By denying the counterarguments which demolish her claims, she only reinforces that we are angry, promiscuous women. She affords us nothing more than that so she can frame herself as a media martyr. She infers that she has been rendered voiceless by the presence of “stronger women” who have usurped her spotlight. In an article featured in Essence entitled "Karen, Please!", Clarkisha Kent mentions that "[some] white feminists don't like to be left out of things … [especially] oppression." Lana could have based her argument upon the criticisms launched at her during the Born to Die and Ultraviolence eras of her career, but she felt the urge to compare her output to that of Black women so that she can ultimately be placed on a pedestal. In fact, Collins states that "[despite] claims of shared sisterhood, heterosexual women remain competitors in a competition that many White women do not even know they have entered" (162). Lana wields her whiteness as a sword and her womanhood as a shield so she can emerge victorious at the expense of Black women, but she refuses to listen to arguments otherwise.
Lana refuses to open her eyes to her privilege, position, and proclivity towards undermining Black women.

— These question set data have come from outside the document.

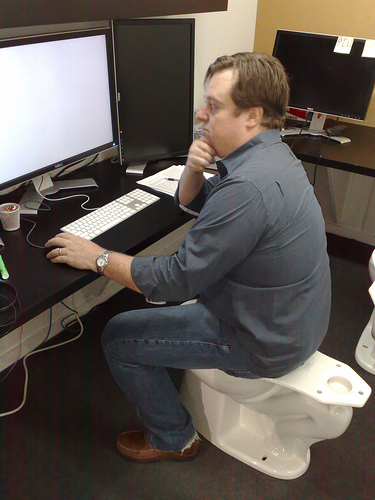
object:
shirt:
[131, 127, 333, 385]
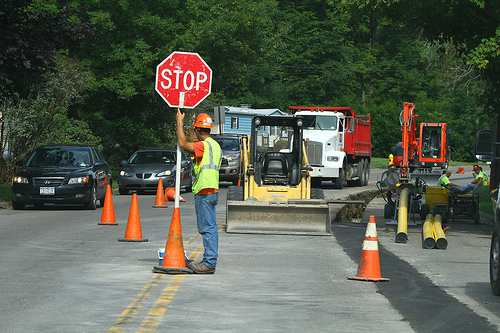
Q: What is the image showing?
A: It is showing a road.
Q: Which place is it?
A: It is a road.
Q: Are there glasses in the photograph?
A: No, there are no glasses.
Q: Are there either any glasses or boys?
A: No, there are no glasses or boys.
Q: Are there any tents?
A: No, there are no tents.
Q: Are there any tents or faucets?
A: No, there are no tents or faucets.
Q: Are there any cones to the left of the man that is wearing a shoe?
A: Yes, there is a cone to the left of the man.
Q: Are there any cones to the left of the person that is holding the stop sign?
A: Yes, there is a cone to the left of the man.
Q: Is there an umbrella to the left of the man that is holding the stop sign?
A: No, there is a cone to the left of the man.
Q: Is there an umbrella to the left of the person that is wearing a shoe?
A: No, there is a cone to the left of the man.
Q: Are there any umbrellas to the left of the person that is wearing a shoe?
A: No, there is a cone to the left of the man.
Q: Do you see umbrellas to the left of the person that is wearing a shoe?
A: No, there is a cone to the left of the man.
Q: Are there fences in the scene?
A: No, there are no fences.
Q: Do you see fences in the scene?
A: No, there are no fences.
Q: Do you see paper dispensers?
A: No, there are no paper dispensers.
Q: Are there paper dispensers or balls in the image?
A: No, there are no paper dispensers or balls.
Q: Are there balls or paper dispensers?
A: No, there are no paper dispensers or balls.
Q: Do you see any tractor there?
A: Yes, there is a tractor.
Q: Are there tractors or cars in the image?
A: Yes, there is a tractor.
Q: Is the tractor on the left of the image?
A: No, the tractor is on the right of the image.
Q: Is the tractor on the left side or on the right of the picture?
A: The tractor is on the right of the image.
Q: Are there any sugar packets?
A: No, there are no sugar packets.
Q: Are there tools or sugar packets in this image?
A: No, there are no sugar packets or tools.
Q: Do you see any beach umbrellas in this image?
A: No, there are no beach umbrellas.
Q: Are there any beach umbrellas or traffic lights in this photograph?
A: No, there are no beach umbrellas or traffic lights.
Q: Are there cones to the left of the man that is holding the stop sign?
A: Yes, there is a cone to the left of the man.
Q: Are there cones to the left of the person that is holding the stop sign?
A: Yes, there is a cone to the left of the man.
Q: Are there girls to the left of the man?
A: No, there is a cone to the left of the man.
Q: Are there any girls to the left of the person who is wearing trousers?
A: No, there is a cone to the left of the man.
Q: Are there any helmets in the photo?
A: Yes, there is a helmet.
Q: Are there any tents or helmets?
A: Yes, there is a helmet.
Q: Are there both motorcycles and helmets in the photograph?
A: No, there is a helmet but no motorcycles.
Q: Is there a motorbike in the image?
A: No, there are no motorcycles.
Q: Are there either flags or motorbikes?
A: No, there are no motorbikes or flags.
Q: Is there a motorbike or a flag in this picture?
A: No, there are no motorcycles or flags.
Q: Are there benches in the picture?
A: No, there are no benches.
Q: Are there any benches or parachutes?
A: No, there are no benches or parachutes.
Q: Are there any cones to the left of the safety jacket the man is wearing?
A: Yes, there is a cone to the left of the safety vest.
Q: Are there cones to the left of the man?
A: Yes, there is a cone to the left of the man.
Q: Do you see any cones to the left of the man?
A: Yes, there is a cone to the left of the man.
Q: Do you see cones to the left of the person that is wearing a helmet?
A: Yes, there is a cone to the left of the man.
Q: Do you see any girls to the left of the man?
A: No, there is a cone to the left of the man.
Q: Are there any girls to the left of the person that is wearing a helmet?
A: No, there is a cone to the left of the man.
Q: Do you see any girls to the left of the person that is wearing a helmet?
A: No, there is a cone to the left of the man.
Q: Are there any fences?
A: No, there are no fences.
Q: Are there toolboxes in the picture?
A: No, there are no toolboxes.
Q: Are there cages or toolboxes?
A: No, there are no toolboxes or cages.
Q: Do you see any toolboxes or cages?
A: No, there are no toolboxes or cages.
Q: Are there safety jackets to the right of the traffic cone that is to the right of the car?
A: Yes, there is a safety jacket to the right of the safety cone.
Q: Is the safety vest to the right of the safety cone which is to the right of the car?
A: Yes, the safety vest is to the right of the cone.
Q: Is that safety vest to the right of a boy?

She sees herself as a victim despite casting herself into the role of a perpetrator. She fails to recognize that her desire for "freedom of expression without judgment of hysteria" does not absolve her of the consequences stemming from how she punched down upon Black women.
Works Cited:
Collins, Patricia Hill. Black Feminist Thought: Knowledge, Consciousness, and the Politics of Empowerment. Routledge, 2015.
Kent, Clarkisha. “Karen, Please!” Essence, Essence, 7 Apr. 2020, www.essence.com/op-ed/karen-is-not-the-n-word.